THE DATA:
□ □ □
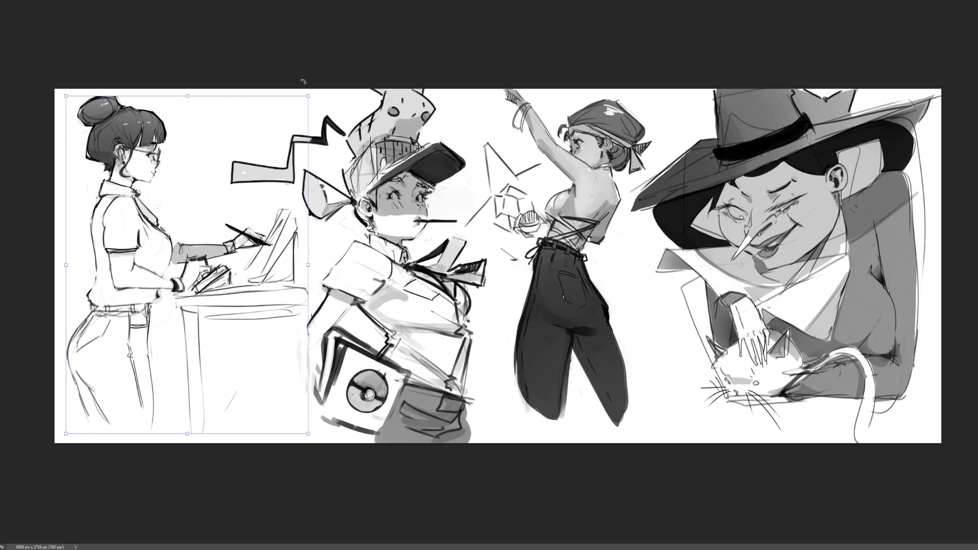
key("Return")
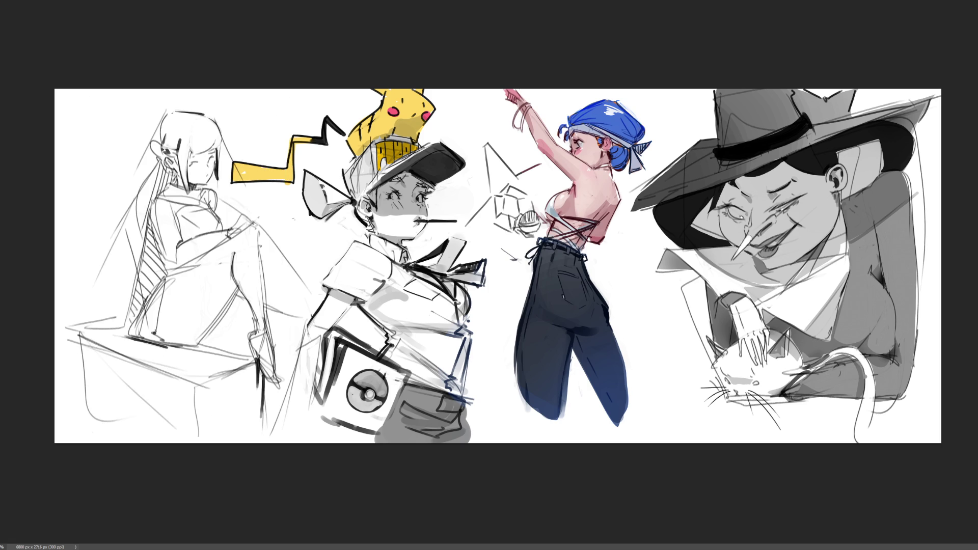
Nudge the seated-girl sketch a little further left
left_click(244, 231)
left_click_drag(244, 231, 207, 233)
□ □ □
TASK OBJECTIVE: Copy the data word for word, no pictures.

SOLVED EXERCISE:
key("Return")
Nudge the seated-girl sketch a little further left
left_click(244, 231)
left_click_drag(244, 231, 207, 233)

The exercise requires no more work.